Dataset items
===============

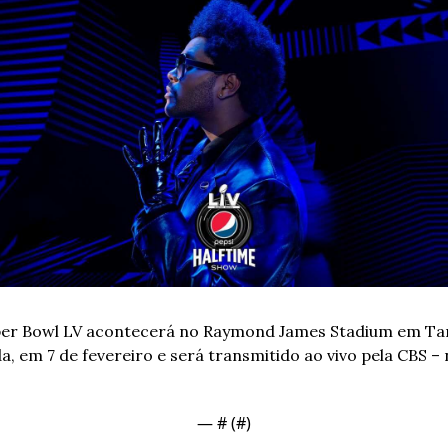
er Bowl LV acontecerá no Raymond James Stadium em Ta
da, em 7 de fevereiro e será transmitido ao vivo pela CBS – 
— #
 (#
)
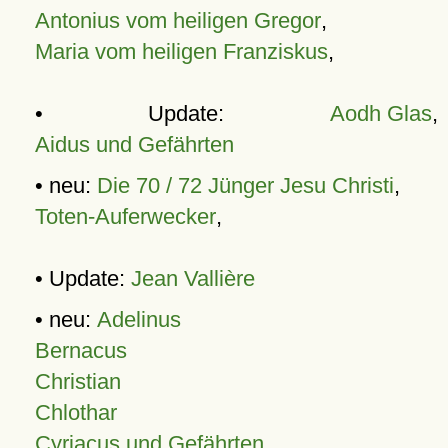
Antonius vom heiligen Gregor
,
Maria vom heiligen Franziskus
,
• Update:
Aodh Glas
,
Aidus und Gefährten
• neu:
Die 70 / 72 Jünger Jesu Christi
,
Toten-Auferwecker
,
• Update:
Jean Vallière
• neu:
Adelinus
Bernacus
Christian
Chlothar
Cyriacus und Gefährten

===============

→ Goal of the exercise
Leave the images aside and return the records above exactly as written.

→ Finished exercise
er Bowl LV acontecerá no Raymond James Stadium em Ta
da, em 7 de fevereiro e será transmitido ao vivo pela CBS – 
— #
 (#
)
Antonius vom heiligen Gregor
,
Maria vom heiligen Franziskus
,
• Update:
Aodh Glas
,
Aidus und Gefährten
• neu:
Die 70 / 72 Jünger Jesu Christi
,
Toten-Auferwecker
,
• Update:
Jean Vallière
• neu:
Adelinus
Bernacus
Christian
Chlothar
Cyriacus und Gefährten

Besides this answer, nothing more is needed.